Global Atlanta visited Panama to report on the state of the canal at the time of its centennial celebration. Mr. Varela’s election in 2014 as president reinvigorated the country’s Georgia Tech alumni network, which began to meet regularly once again.
Meanwhile, Mr. Varela joined a Tech advisory board and even has provided a scholarship for a deserving Panamanian student to attend his alma mater. That student, Ulises Nuñez, became Panama’s first aerospace engineering grad from Tech this weekend with nearly a perfect grade point average.
Mr. Varela said that an engineering degree provided great training for assuming the presidency. He portrayed engineers as problem solvers ready to deal with the world’s problems.
“Inside those classrooms, you learned how to solve problems. Problems of math, calculus, chemistry and physics, but more importantly you were trained to find solutions and defeat any obstacles that you face in life. “
He credited his years at Tech with the training to set his priorities in life and to plan for the future.
“I am not here to talk to you just as the president of Panama,” he also said. “I will speak to you as a proud Yellow Jacket, one who was trained at one of the best public universities of this country, the land of the free and the home of the brave, the United States of America.”

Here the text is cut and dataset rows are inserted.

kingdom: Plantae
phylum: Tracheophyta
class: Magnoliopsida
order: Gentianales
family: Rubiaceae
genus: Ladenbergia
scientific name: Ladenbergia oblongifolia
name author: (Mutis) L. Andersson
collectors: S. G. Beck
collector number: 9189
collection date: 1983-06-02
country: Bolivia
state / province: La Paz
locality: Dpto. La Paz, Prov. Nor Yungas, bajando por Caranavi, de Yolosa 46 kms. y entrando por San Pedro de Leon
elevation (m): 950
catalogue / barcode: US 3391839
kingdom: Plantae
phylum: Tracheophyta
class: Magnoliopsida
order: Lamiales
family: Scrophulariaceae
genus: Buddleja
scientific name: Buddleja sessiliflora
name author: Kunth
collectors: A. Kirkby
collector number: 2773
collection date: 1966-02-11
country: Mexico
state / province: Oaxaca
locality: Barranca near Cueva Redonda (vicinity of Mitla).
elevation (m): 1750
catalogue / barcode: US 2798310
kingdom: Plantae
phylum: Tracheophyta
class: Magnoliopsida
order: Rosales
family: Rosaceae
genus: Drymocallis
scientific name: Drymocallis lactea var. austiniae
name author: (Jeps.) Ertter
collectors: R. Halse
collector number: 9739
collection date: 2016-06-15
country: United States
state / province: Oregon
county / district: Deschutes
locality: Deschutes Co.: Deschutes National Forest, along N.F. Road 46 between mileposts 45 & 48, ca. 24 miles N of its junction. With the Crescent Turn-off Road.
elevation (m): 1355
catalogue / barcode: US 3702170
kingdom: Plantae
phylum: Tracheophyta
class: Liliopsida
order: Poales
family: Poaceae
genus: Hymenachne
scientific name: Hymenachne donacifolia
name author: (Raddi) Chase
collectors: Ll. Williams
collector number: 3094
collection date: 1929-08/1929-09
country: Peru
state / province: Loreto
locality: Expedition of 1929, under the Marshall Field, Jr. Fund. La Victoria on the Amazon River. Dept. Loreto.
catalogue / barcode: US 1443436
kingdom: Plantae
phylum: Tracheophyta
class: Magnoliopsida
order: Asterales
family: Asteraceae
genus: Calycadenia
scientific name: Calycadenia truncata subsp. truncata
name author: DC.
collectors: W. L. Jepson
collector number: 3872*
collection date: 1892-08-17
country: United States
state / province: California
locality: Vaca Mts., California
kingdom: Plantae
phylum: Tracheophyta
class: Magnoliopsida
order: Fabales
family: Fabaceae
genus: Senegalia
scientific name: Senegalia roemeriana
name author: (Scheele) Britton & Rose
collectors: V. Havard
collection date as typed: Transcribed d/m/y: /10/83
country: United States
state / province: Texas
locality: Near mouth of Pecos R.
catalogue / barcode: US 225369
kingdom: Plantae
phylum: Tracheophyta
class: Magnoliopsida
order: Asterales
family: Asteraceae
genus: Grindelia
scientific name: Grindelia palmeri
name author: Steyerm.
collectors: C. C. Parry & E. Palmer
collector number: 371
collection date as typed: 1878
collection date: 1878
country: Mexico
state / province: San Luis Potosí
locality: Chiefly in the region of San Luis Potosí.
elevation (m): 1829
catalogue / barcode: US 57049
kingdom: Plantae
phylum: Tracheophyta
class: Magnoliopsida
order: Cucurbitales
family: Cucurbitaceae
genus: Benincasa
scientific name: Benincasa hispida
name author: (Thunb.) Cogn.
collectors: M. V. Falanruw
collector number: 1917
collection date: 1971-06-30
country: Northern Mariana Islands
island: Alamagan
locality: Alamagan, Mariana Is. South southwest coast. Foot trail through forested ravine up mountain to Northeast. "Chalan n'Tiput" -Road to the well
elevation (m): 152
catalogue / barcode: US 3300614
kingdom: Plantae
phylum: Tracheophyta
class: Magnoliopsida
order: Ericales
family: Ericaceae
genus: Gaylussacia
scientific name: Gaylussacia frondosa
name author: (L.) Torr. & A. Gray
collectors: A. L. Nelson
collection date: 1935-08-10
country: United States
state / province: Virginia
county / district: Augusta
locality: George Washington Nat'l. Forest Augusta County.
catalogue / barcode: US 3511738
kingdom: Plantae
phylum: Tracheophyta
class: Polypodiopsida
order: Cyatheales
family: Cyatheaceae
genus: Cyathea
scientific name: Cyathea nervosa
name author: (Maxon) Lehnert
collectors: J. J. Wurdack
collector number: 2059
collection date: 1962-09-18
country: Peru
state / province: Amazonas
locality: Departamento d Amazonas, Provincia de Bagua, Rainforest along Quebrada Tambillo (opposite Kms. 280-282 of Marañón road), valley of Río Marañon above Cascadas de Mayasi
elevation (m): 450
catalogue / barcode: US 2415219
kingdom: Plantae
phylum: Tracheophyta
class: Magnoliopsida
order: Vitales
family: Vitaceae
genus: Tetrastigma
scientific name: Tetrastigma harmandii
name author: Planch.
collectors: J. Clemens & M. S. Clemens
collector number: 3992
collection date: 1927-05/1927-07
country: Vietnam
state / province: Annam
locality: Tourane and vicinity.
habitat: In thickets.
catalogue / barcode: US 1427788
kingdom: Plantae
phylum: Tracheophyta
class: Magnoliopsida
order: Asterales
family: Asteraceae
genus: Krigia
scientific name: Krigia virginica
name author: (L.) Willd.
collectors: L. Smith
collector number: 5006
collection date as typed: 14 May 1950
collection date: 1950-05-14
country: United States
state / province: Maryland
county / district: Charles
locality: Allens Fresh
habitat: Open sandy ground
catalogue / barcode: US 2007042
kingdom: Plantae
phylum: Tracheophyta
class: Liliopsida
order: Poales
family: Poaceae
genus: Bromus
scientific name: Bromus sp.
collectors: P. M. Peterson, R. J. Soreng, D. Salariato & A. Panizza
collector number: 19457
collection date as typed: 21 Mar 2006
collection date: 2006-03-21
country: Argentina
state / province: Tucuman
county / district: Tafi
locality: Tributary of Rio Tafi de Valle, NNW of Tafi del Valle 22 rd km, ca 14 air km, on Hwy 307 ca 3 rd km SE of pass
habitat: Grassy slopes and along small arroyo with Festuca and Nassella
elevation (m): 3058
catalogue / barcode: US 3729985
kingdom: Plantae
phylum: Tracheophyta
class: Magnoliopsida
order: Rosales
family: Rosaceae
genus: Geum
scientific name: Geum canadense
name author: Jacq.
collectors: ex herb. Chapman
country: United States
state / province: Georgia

He also challenged the graduates “to give everything back.”
“Don’t forget that a leader’s challenge is not leading. It is making others great. In the end, it’s not about how far you get in life. What really matters is how much you did for human kind to make the world a better place,” he said. “Work hard to be great, but work harder to be good engineers, administrators and citizens. Be a professional of character.”
He also encouraged graduates to prioritize family, have a little fun and care about the world.
“I have a simple formula for doing good: Always put the well-being of humans at the center of everything. This will always show you the path to find the best solutions.”
Before finishing, he couldn’t resist giving a shout-out to former President Jimmy Carter, another Georgia Tech grad, whom he thanked for “helping us to re-establish our democracy and rebuild the [Panama] Canal.”
Mr. Carter was responsible for signing the ownership of the canal over to the Panamanian government in 1977, starting a transition period that would see Panama gain full control in 1999. Many Georgia Tech graduates now work on the canal.